Un feu vert au mariage pour tous

Une majorité de Suisses soutient l’union civile des personnes de même sexe, si l’on en croit deux sondages dont les chiffres ont été publiés dimanche dernier. Ces résultats tombent à pic pour doper le projet de loi des Vert’libéraux en faveur d’un «mariage pour tous», approuvé vendredi par une commission du National. Voilà qui repose aussi la question de l’identité de la famille, objet de toutes les attentions des partis en cette année électorale.

Ce n’est pas un hasard si le PDC a opéré un virage à 180 degrés la semaine dernière, renonçant à vouloir définir le mariage comme étant strictement l’union d’un homme et d’une femme. Le parti d’inspiration catholique cherchait pourtant, dans un premier temps, à faire entériner cette définition au détour de son initiative populaire.
Le PLR est également en proie aux contradictions, lui qui ne voulait pas de la définition restrictive du PDC mais dont certains élus ont refusé le mariage pour tous en commission du National. Les louvoiements des centristes refléteraient-ils les courants contraires qui traversent la société? Sur ce thème, les choses sont plus claires à gauche (progressiste) ainsi qu’à l’UDC (réactionnaire assumée).

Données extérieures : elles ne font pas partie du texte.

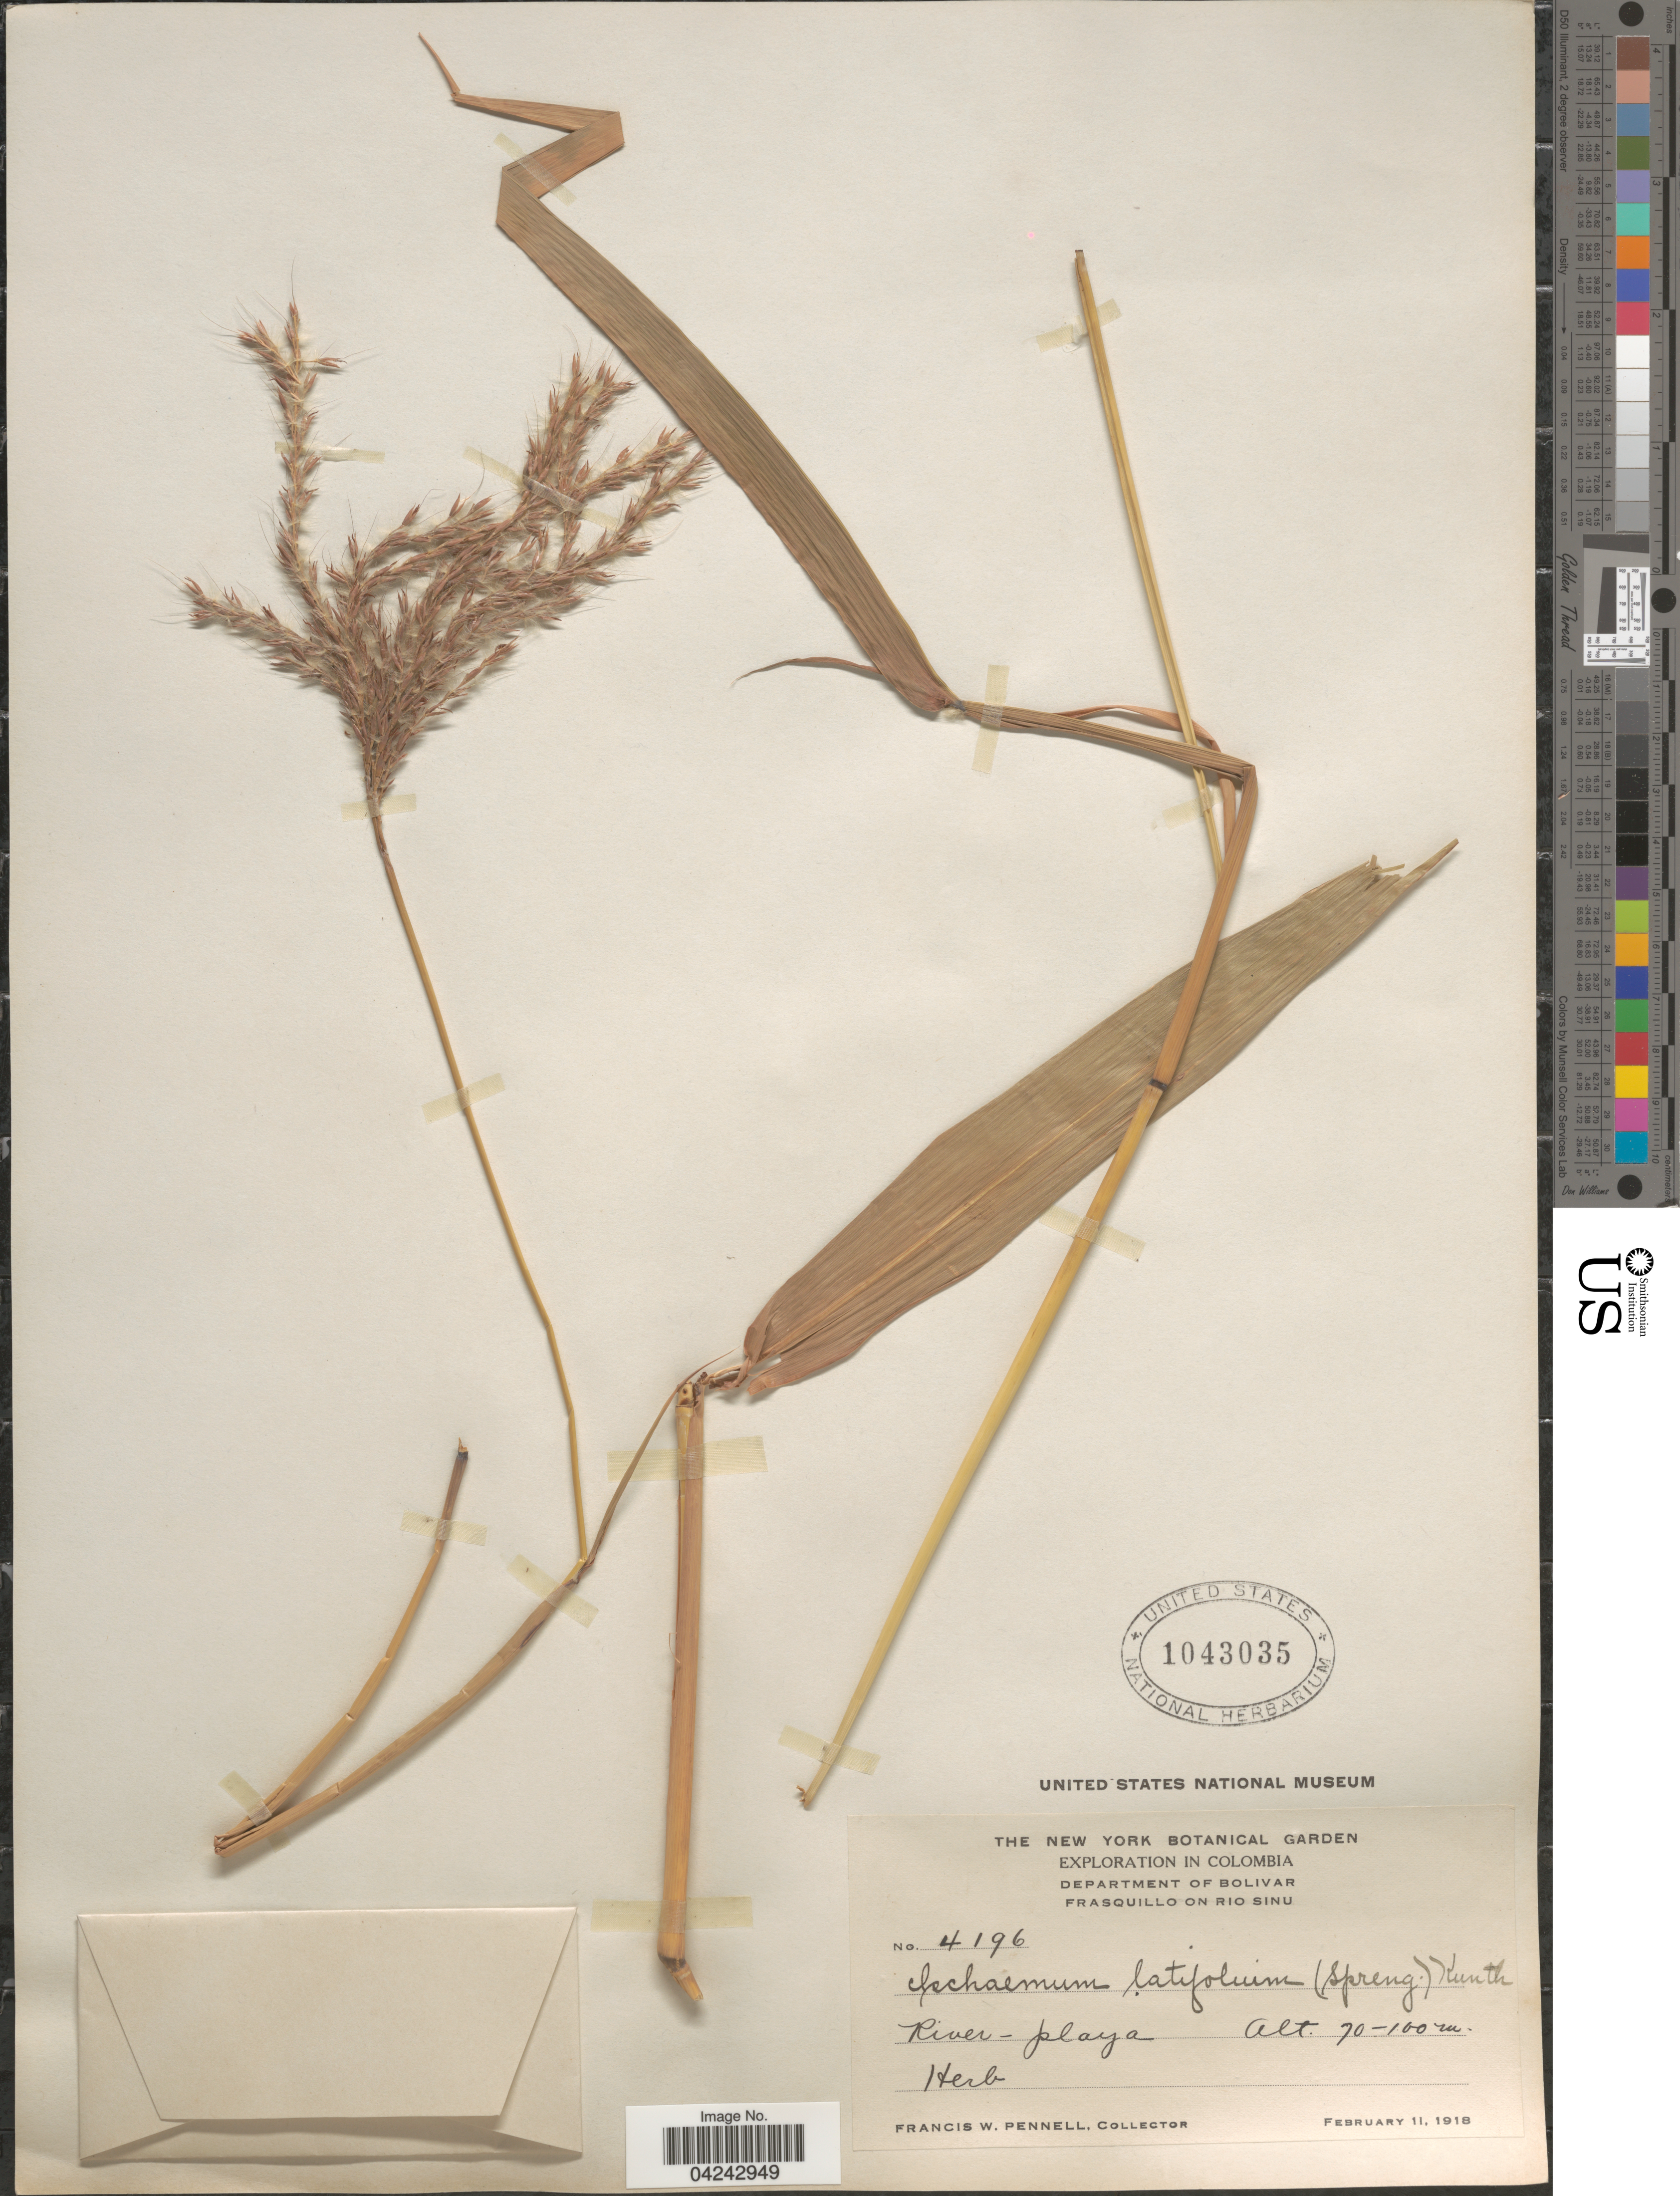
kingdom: Plantae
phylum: Tracheophyta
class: Liliopsida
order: Poales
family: Poaceae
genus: Ischaemum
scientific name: Ischaemum latifolium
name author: (Spreng.) Kunth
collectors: F. W. Pennell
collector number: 4196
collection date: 1918-02-11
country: Colombia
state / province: Bolívar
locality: Exploration in Colombia. Department of Bolivar. Frasquillo on Rio Sinu. River-playa.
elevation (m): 70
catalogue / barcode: US 1043035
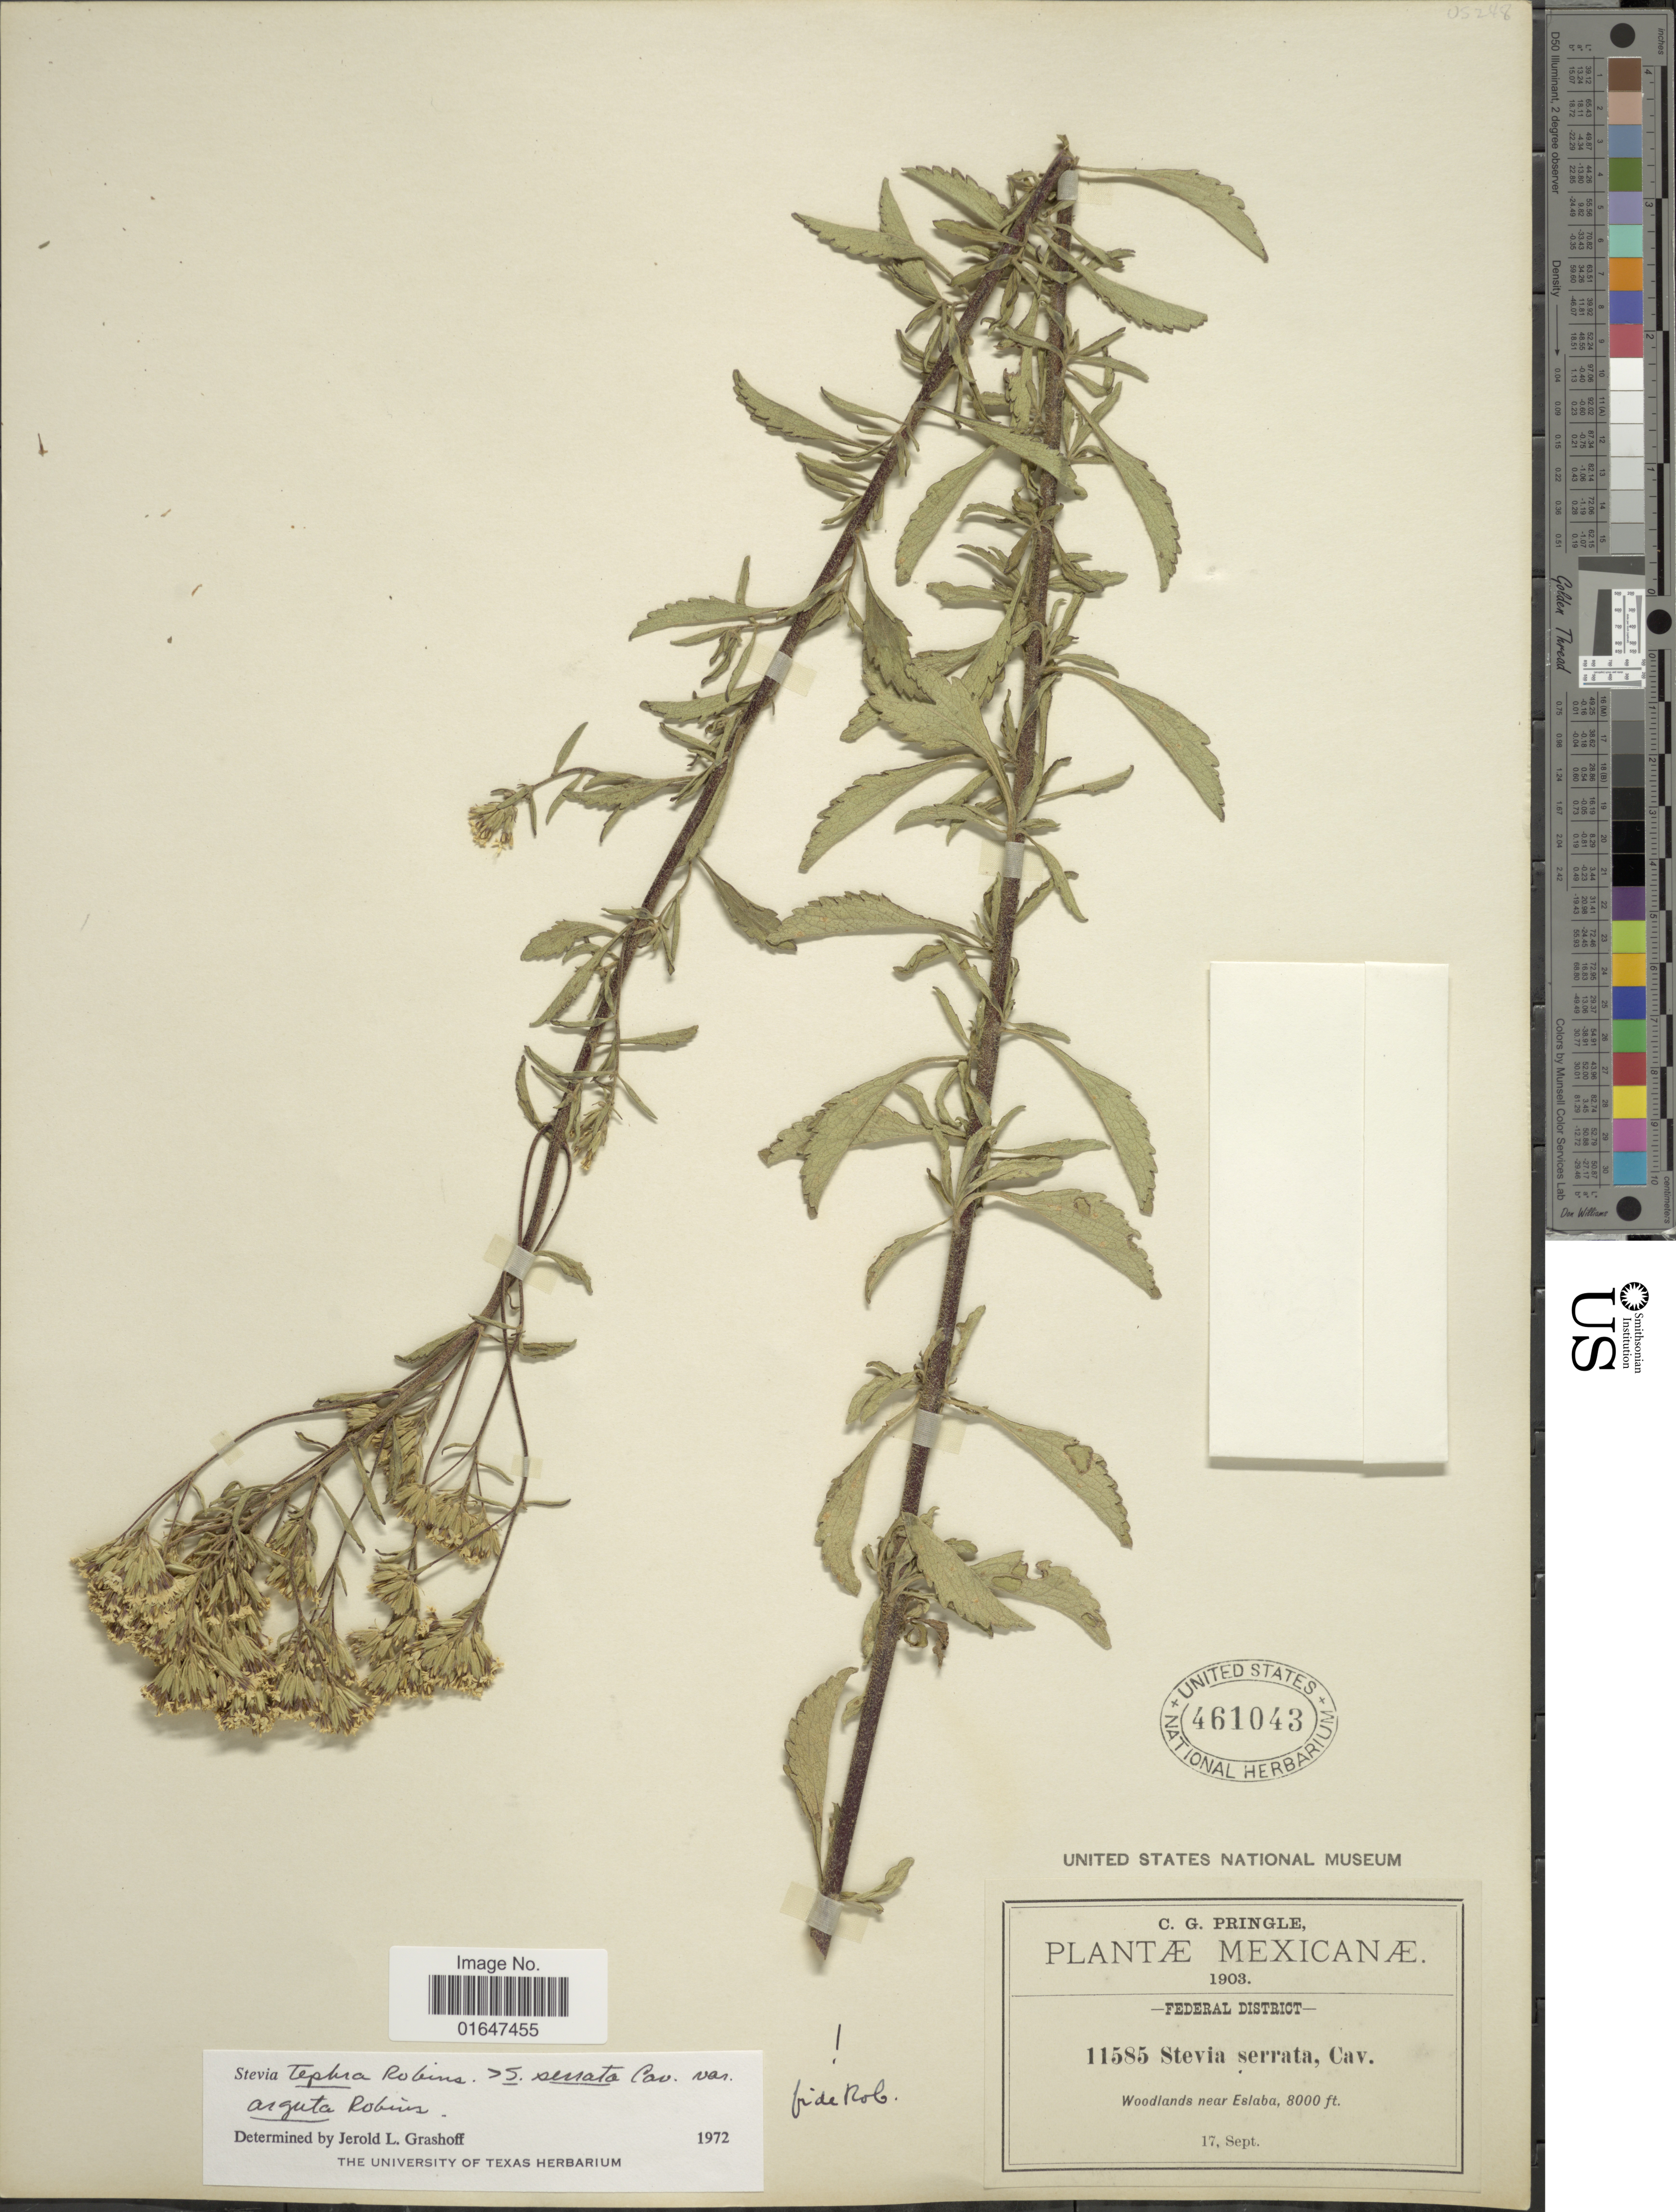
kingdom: Plantae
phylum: Tracheophyta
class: Magnoliopsida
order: Asterales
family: Asteraceae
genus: Stevia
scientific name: Stevia tephra x S. serrata Cav.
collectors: C. G. Pringle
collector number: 11585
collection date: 1903-09-17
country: Mexico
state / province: Distrito Federal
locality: Mexicanae, woodlands near Eslaba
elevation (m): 2438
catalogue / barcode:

Ce premier feu vert ouvre un chemin qui s’annonce encore long. La commission du Conseil des Etats pourrait se montrer moins libérale. Et puis, les avancées sociétales prennent du temps. La question de l’adoption par les couples de même sexe le démontre: un premier projet a été raboté par le parlement en 2014, qui a préféré limiter pour l’instant cette possibilité aux enfants des partenaires. Le peuple aura de toute façon le dernier mot.

Le mariage pour tous n’est peut-être pas une urgence à cause du nombre de demandes. Après tout, moins de 7000 couples en tout ont fait le choix du partenariat enregistré depuis 2007, contre plus de 40 000 mariages chaque année. Mais son importance est capitale pour dépasser le stade de la tolérance et atteindre une véritable égalité des droits.